Afterward, Jack explains to Sayid, Sun-Hwa Kwon (Yunjin Kim), and Kate that Locke is lying, but they insist that Jack must rest. Locke asks Shannon's forgiveness, to no avail; Shannon instead goes to Sayid and asks if he could do something about Locke for her (implying that she wants him to kill Locke).

Meanwhile, Charlie Pace (Dominic Monaghan) tells Claire Littleton (Emilie de Ravin) that she needs to rest, and though reluctant at first she lets him take care of her baby. Charlie has a tough time getting the baby to stop crying, even having Hugo "Hurley" Reyes (Jorge Garcia) sing the song "I Feel Good" to no avail, but finally discovers that the sound of Sawyer's voice quiets the baby.

Kate attempts to take care of Jack, who stubbornly insists he needs to deal with Locke. Realizing he'd probably try this, Kate drugs his juice and he falls asleep, leaving Sayid free to deal with Locke. Sayid arrives at the caves and begins questioning Locke, asking Locke to show him the Beechcraft. As they walk to it, Sayid interrogates Locke, who realizes just what Sayid is doing. Upon arriving at the plane, their cat-and-mouse game escalates. Sayid tells Locke he knows Locke has a gun, and Locke hands it over. He then reveals that it was he who hit Sayid over the head when he was trying to triangulate the distress signal. This enrages Sayid, who pulls the gun on Locke and questions him about the hatch. Locke lies, saying Boone was talking about the plane's hatches.

Sayid returns to the beach and explains to Shannon that he believes Locke did not mean to harm Boone. Angered, Shannon steals the guncase key from the sleeping Jack, and confronts Locke in the jungle. Kate, Jack, and Sayid arrive during the confrontation, but Shannon refuses to back down. Left with no choice, Sayid tackles Shannon just as she fires the gun, the bullet grazing Locke's head.

That night, Sayid visits Locke, who thanks him for saving his life. Sayid replies that he only did it because he believes Locke to be their best chance for survival. He then tells Locke to take him to the hatch.

==Reception==
17.2 million American viewers tuned into this episode. Chris Carabott from IGN commented "[Boone and Shannon] were both left with very little to do this season. Especially Shannon, whose high point of usefulness was deciphering Rousseau's documents for Sayid. Well, Maggie Grace is given an opportunity to shine and she does an acceptable job as the distraught sibling who is now looking for someone to blame for Boone's death. We finally get to see some real depth to Shannon's character and her quest for vengeance is believable".

__Dataset records__:

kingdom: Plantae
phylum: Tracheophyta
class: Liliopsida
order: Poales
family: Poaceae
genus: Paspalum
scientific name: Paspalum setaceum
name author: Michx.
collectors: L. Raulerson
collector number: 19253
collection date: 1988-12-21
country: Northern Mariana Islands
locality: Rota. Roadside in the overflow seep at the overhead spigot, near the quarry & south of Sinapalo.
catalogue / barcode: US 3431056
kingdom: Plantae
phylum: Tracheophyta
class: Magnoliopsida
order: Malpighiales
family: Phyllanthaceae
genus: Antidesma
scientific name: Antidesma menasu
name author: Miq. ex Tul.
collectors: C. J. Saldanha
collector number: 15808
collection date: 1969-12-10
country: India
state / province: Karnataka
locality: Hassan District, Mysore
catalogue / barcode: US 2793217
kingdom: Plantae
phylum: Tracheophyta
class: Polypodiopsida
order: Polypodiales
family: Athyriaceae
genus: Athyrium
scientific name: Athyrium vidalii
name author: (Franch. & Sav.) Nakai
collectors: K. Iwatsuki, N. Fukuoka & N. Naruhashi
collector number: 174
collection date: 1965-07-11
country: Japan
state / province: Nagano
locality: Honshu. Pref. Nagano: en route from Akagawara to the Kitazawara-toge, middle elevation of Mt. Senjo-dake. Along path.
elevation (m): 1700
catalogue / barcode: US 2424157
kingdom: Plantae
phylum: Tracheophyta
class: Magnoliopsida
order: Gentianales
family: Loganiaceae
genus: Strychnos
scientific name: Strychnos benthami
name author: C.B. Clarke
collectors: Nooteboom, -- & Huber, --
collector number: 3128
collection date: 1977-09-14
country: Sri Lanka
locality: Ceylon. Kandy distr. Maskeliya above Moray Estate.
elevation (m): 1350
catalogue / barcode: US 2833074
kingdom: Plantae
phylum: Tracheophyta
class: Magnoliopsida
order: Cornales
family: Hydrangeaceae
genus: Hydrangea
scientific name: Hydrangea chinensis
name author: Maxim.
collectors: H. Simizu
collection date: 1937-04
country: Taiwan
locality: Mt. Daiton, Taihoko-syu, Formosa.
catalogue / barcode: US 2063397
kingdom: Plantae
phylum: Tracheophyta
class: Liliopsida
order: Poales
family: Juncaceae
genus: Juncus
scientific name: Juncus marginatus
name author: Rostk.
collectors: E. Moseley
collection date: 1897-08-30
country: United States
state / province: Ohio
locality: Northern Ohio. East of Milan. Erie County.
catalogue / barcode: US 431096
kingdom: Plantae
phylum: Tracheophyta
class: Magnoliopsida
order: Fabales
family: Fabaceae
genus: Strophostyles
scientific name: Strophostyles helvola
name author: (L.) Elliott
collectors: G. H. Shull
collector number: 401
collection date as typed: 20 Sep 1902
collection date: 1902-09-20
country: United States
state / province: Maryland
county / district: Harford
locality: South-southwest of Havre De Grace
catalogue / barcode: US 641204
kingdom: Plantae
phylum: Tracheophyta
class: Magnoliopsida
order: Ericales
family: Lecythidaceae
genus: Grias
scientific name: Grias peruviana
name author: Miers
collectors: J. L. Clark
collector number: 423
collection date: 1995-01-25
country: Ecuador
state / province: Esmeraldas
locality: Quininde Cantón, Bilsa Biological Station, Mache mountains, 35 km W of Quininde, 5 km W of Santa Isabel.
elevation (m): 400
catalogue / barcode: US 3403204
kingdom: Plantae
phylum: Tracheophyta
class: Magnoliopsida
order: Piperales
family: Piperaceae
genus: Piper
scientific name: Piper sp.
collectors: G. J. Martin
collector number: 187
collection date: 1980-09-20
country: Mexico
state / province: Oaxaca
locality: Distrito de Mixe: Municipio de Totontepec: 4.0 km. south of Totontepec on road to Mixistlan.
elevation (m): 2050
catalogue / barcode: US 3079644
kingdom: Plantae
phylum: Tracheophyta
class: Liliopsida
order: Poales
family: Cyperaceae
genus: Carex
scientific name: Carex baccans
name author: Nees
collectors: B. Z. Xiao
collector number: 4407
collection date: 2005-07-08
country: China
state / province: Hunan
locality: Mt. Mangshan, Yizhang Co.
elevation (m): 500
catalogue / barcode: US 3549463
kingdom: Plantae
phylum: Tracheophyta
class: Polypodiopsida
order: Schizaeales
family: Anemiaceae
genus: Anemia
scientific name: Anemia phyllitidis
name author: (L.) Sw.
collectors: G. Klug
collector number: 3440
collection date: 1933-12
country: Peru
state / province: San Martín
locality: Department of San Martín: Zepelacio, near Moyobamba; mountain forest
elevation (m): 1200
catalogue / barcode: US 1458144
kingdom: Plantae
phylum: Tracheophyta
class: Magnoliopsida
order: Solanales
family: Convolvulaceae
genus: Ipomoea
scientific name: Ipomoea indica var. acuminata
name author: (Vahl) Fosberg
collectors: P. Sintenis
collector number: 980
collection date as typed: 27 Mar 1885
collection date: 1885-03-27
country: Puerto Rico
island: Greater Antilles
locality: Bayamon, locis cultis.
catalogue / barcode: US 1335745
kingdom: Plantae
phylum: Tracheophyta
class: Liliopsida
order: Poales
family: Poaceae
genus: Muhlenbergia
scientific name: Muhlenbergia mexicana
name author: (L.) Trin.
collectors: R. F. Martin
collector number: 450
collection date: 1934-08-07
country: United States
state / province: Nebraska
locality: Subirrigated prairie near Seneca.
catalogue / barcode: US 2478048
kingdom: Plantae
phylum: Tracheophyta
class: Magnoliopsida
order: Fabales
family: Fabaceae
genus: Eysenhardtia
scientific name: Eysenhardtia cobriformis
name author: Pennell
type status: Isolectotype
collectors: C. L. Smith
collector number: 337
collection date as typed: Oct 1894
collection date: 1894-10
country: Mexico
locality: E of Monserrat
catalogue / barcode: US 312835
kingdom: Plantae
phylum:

__Task brief__: Please summarize the episode plot text in three sentences.

__Exercise solution__: Shannon asks Sayid to do something about Locke, and after Kate drugs Jack's juice so he sleeps, Sayid questions Locke at the Beechcraft. There Locke hands over his gun, admits he hit Sayid over the head during the attempt to triangulate the distress signal, and lies that Boone meant the plane's hatches. When Shannon steals the guncase key from the sleeping Jack and confronts Locke, Sayid tackles her as she fires so the bullet only grazes Locke's head, and that night Sayid tells Locke to take him to the hatch.